アーサーは森の見えるテラスに繋がっている部屋のソファに座っていた。その近くのテーブルには緊急時に魔力補給をする用の栄養剤と、印の付けられた地図が置いてある。今しがた発生した災厄から一時撤退した事が伺えた。

部屋に忍び込んだ私は、アーサーの見ている地図にごろりと寝転んだ。

疲れた顔をしたアーサーが、私を見て驚いたように目を開く。



「……王宮に、猫が?君は、俺が近くにいても平気なのか」

「うー」

「……クロードと同じ種族か。いや……」

「なうー」

「……。ミーシャ、なんだな?」

「にゃあー!」

「……俺の事を、心配してきてくれたのか」

「みゃあみゃあ、みゃー」



飛びついてきた私を抱きしめてじっと見つめてくるアーサーに、私は全力でスリスリした。それと同時に心から湧き上がる何とも言えない怒りもあって、私はアーサーの胸を二本の前足でずりずりと柔らかく攻撃する。

アーサーの目には隈が出来ていた。

王宮から消えた私を案じていたのか、災厄の始末が上手く行かずに心労を募らせていたのか。恐らく、その両方だろう。
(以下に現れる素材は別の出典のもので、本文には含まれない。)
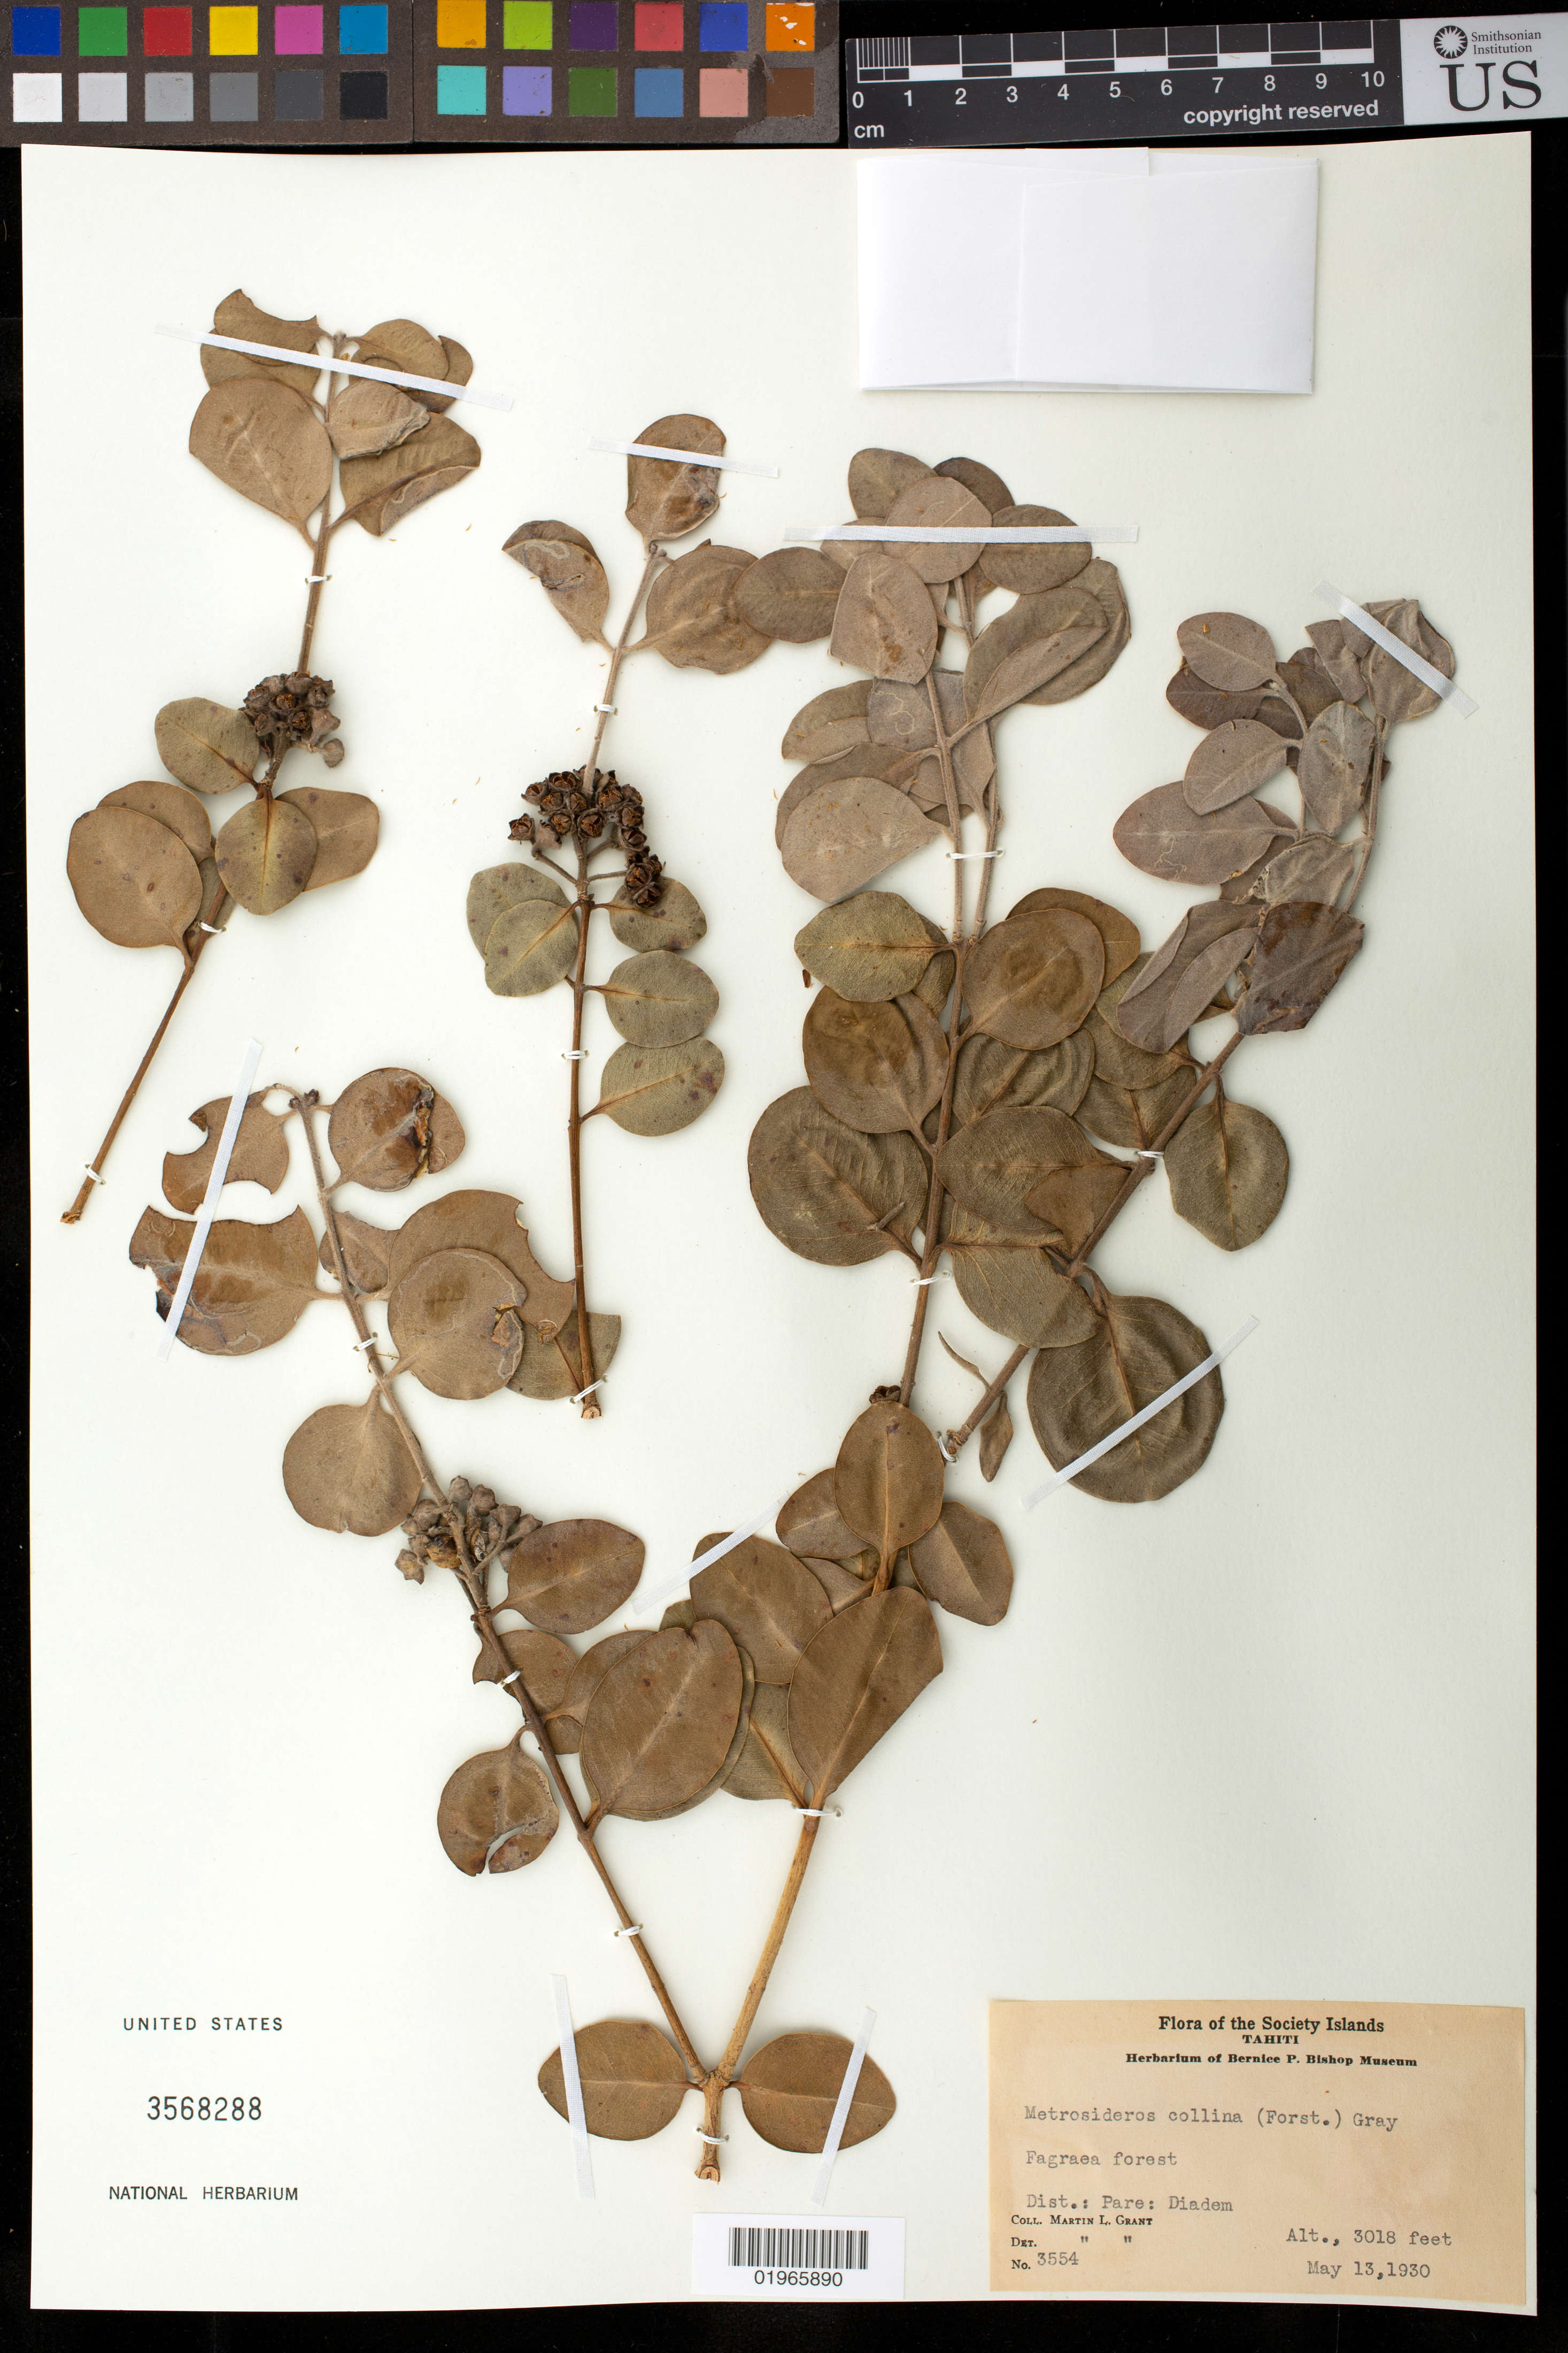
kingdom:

アーサーの苦しみを和らげたいと思って、結局彼の心労を増やしてしまった。私は、そんな自分が嫌だった。

だが――、これからは、違う。




私は、クロードによって姿を変えられてしまった。

猫になって、心も獣に近いものになって……。

――でも。

私は、それでも満足だ。

これでアーサーが晴れて猫と一緒に暮らせるようになる。

もう誰にも文句は言われないはずだ。